On a desktop computer or on the tablet:

  • Download the data from WAStD: e.g. Tracks and nests at Cable Beach Broome: Save as a file called nests.geojson. If you have WAStD open in your browser (and are authenticated), the API should not ask for authentication.

  • Create the subfolders HOME/Dropbox/Apps/MapIt and move nests.geojson there.

  • The file must now be in HOME/Dropbox/Apps/MapIt/nests.geojson

  • The file must have the file extension .geojson (not .json as WAStD saves).

  • The filename (nests) is arbitrary.

  • Let Dropbox sync the file to the cloud, then you’ll see a green tick indicating that the file is synced to your Dropbox cloud storage.

On your tablet:

  • Open Dropbox while online. You should find Apps/MapIt/nests.geojson in your Dropbox app when synced from the Dropbox cloud storage to your tablet’s local Dropbox folder.

  • Open MapIt on your tablet while online.

  • Menu (cheeseburger icon top left) > Manage layers > Add layer (icon with red plus sign on bottom right) > Name the layer as you like (“Nests” or so).

  • Tap on the new layer (“Nests”), then the “add data” icon (down arrow icon top right), tap “Dropbox”, tap “Geojson files” to expand the files, tap on the nests.geojson file saved from WAStD.

  • Use back arrow to go back from the “add layers” screen to MapIt’s main map screen.
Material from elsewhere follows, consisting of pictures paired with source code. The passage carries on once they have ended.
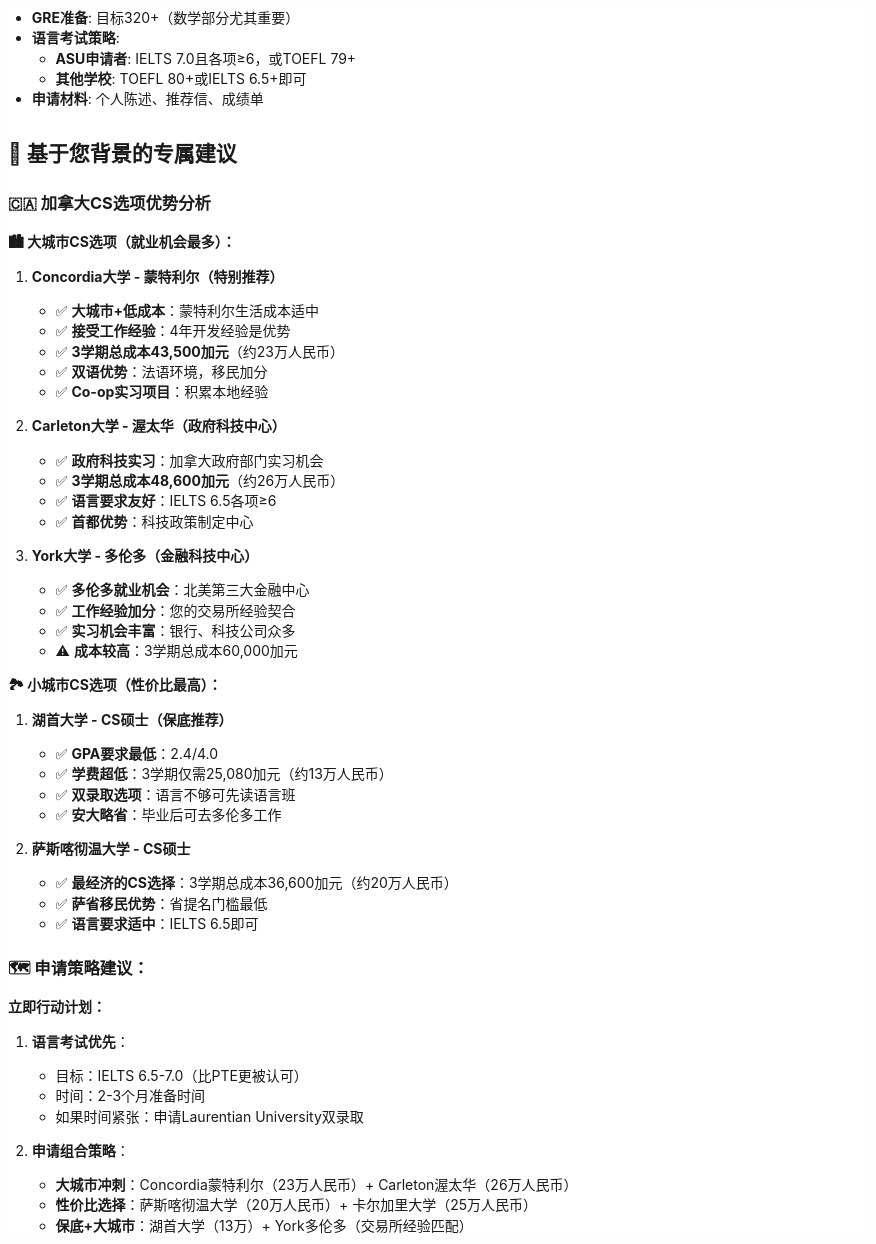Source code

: - **GRE准备**: 目标320+（数学部分尤其重要）
- **语言考试策略**:
  - **ASU申请者**: IELTS 7.0且各项≥6，或TOEFL 79+
  - **其他学校**: TOEFL 80+或IELTS 6.5+即可
- **申请材料**: 个人陈述、推荐信、成绩单

## 🎯 基于您背景的专属建议

### 🇨🇦 加拿大CS选项优势分析

**🏙️ 大城市CS选项（就业机会最多）：**

1. **Concordia大学 - 蒙特利尔（特别推荐）**
   - ✅ **大城市+低成本**：蒙特利尔生活成本适中
   - ✅ **接受工作经验**：4年开发经验是优势
   - ✅ **3学期总成本43,500加元**（约23万人民币）
   - ✅ **双语优势**：法语环境，移民加分
   - ✅ **Co-op实习项目**：积累本地经验

2. **Carleton大学 - 渥太华（政府科技中心）**
   - ✅ **政府科技实习**：加拿大政府部门实习机会
   - ✅ **3学期总成本48,600加元**（约26万人民币）
   - ✅ **语言要求友好**：IELTS 6.5各项≥6
   - ✅ **首都优势**：科技政策制定中心

3. **York大学 - 多伦多（金融科技中心）**
   - ✅ **多伦多就业机会**：北美第三大金融中心
   - ✅ **工作经验加分**：您的交易所经验契合
   - ✅ **实习机会丰富**：银行、科技公司众多
   - ⚠️ **成本较高**：3学期总成本60,000加元

**🏞️ 小城市CS选项（性价比最高）：**

1. **湖首大学 - CS硕士（保底推荐）**
   - ✅ **GPA要求最低**：2.4/4.0
   - ✅ **学费超低**：3学期仅需25,080加元（约13万人民币）
   - ✅ **双录取选项**：语言不够可先读语言班
   - ✅ **安大略省**：毕业后可去多伦多工作

2. **萨斯喀彻温大学 - CS硕士**
   - ✅ **最经济的CS选择**：3学期总成本36,600加元（约20万人民币）
   - ✅ **萨省移民优势**：省提名门槛最低
   - ✅ **语言要求适中**：IELTS 6.5即可

### 🗺️ 申请策略建议：

**立即行动计划：**

1. **语言考试优先**：
   - 目标：IELTS 6.5-7.0（比PTE更被认可）
   - 时间：2-3个月准备时间
   - 如果时间紧张：申请Laurentian University双录取

2. **申请组合策略**：
   - **大城市冲刺**：Concordia蒙特利尔（23万人民币）+ Carleton渥太华（26万人民币）
   - **性价比选择**：萨斯喀彻温大学（20万人民币）+ 卡尔加里大学（25万人民币）
   - **保底+大城市**：湖首大学（13万）+ York多伦多（交易所经验匹配）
Now the map (the areas you have visited while online at the respective zoom level) should be saved for offline use, and the layer “Nests” should show turtle tracks and nests. Nest tags are shown as labels on the map where given. The map has a live mode where it follows the current position.

To re-run the process with fresher data:

  • Download the data again and save over the file Dropbox/Apps/MapIt/nests.geojson. You can do this directly on the tablet.

  • On the tablet, open MapIt, Manage layers, select the “Nests” layer, in options (three vertical dots top right) select “clear” and confirm to remove existing records from the layer, then “import” the fresher data from Dropbox again.

Accessing the data in GIS

Selected tables and views of WAStD are published through a GeoServer run by the Office for Information Management, DBCA. The KMI GeoServer’s website sits behind DBCA’s SSO, the endpoints support basicauth (username / password).

You can open the endpoints as listed on the KMI’s website in any standard-compliant GIS like Quantum GIS or vendor-locked GIS like ESRI ArcGIS.

KMI offers in addition to WAStD’s layers a range of all spatial DBCA datasets (CDDP and others) as well as datasets from other agencies (BOM, Landgate and others).

To view WAStD’s data offline, the spatial API endpoints offer GeoJSON FeatureCollections (format “json”) which can be viewed directly in standard-compliant GIS like Quantum GIS, and can be exported into vendor-specific formats (e.g. shapefile for ESRI products).

Open WAStD/TSC data in QGIS 3.0.1

  • Layer > Add Layer > WFS

  • Create a new connection with settings: * Name KMI (or as you please) * URL * Authentication: Create configuration with your DBCA username and password, protect with master password * WFS options: Version 2 is buggy, use version 1

  • Connect

  • Search for wastd to finc WAStD/TSC data layers

  • Select and Add layers

  • Adjust layer style and save style to file

  • Save project (contains layers and styles)

Add other layers as WFS or WMS (choose jpeg for faster rendering) as suitable. Warning: WMS layers slow down project startup.

See the QGIS docs on how to load a web mapping (WFS, WMS) layer.